To this end, the workshop sought to identify, define and validate the prevailing LMIS issues with key stakeholders, define critical components of the supply chain with respect to the LMIS, and define key requirements for a Guyana specific LMIS.
In the three days of deliberations, areas including the regulatory environment, facility inventory management assessment feedback, performance improvement indicators, and LMIS case studies, as well as the way forward, will be addressed.
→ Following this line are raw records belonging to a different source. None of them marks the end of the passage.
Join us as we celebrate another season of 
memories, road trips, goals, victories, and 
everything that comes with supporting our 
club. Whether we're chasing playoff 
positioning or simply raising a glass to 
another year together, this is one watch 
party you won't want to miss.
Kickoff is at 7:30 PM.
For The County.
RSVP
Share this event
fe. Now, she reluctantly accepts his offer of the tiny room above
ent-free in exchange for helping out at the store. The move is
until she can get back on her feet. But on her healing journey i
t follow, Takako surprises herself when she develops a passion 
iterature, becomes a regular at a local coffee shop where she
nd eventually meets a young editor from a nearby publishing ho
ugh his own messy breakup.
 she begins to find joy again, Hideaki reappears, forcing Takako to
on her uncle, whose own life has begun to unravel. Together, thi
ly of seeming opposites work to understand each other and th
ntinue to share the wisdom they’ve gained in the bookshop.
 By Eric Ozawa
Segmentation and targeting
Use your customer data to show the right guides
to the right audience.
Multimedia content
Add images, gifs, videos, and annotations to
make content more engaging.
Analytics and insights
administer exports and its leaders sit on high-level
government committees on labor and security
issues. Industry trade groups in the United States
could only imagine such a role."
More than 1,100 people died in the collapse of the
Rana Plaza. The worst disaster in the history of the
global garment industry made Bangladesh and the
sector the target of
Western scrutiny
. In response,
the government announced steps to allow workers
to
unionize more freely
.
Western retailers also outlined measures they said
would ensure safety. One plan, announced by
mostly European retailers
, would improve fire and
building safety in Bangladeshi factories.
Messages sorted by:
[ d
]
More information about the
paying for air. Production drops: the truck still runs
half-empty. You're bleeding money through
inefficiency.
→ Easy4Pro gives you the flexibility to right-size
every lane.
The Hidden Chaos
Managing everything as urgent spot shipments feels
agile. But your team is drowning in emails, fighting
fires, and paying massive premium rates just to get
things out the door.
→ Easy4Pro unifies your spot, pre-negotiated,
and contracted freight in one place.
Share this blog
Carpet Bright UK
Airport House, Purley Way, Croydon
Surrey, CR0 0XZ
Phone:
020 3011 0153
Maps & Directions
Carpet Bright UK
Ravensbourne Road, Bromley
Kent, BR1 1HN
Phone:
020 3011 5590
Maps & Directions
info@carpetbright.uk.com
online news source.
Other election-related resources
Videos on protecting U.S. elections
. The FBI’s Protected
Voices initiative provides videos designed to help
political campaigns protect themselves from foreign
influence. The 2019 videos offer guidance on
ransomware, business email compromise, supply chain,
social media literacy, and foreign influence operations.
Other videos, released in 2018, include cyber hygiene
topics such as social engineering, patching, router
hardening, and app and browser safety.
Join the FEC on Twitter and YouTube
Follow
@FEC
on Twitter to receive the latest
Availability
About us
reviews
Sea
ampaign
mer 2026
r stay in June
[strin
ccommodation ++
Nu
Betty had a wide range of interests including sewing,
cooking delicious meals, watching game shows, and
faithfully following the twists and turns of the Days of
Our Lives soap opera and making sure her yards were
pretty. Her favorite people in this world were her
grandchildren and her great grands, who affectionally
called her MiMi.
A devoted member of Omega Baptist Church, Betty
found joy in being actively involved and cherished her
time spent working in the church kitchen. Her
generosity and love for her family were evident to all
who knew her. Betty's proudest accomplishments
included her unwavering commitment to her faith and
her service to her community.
In addition to this, Marsden noted that working with agencies of the Health Ministry, SCMS’ key objectives are to:
* support timely, accurate and regular national quantification and supply planning using standardized methodology and tools for all health commodities in the public sector;
* support the harmonization of the inventory management system throughout the public health supply chain;
* support generation and reporting of accurate inventory date for decision-making and a world class Materials Management Utility (MMU);
* support the design implementation of a harmonized, integrated and sustainable national LMIS that is fully aligned with the overarching Health Ministry’s management information strategy; and
* provide an efficient enabling platform that captures, communicates and analyses consumption, morbidity and programme data to improve health care decision- making at all levels.
“Without this (the LMIS) good decisions cannot be made,” Marsden asserted.
Statistics released by the Health Ministry indicate that at present Guyana’s investment in medicines and medical supplies is higher that in any other Caribbean country. Of over US$100 that is spent, per capita, in the public health system, a total of US$35 per capita is expended on medical supplies.
Additionally, Guyana stands out with its free medical policy.